[Start of section]
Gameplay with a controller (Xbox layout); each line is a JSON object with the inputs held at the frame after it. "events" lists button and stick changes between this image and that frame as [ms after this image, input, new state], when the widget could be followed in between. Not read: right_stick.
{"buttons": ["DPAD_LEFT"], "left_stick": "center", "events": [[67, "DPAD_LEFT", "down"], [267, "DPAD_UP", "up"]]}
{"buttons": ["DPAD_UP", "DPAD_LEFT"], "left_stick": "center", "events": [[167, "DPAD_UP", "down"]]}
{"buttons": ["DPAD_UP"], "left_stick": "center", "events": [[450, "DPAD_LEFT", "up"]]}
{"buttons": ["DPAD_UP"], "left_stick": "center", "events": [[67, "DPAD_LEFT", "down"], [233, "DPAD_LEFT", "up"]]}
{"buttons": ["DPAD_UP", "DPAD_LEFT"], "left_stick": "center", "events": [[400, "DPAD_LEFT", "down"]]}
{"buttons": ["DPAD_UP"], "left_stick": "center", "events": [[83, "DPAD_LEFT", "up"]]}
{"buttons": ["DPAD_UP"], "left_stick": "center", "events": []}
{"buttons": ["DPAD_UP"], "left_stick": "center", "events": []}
[End of section]
### GOAL OF THE EXERCISE
Count up the lines in the material above that contain the string "down", then state that figure alone.

### REPLY
4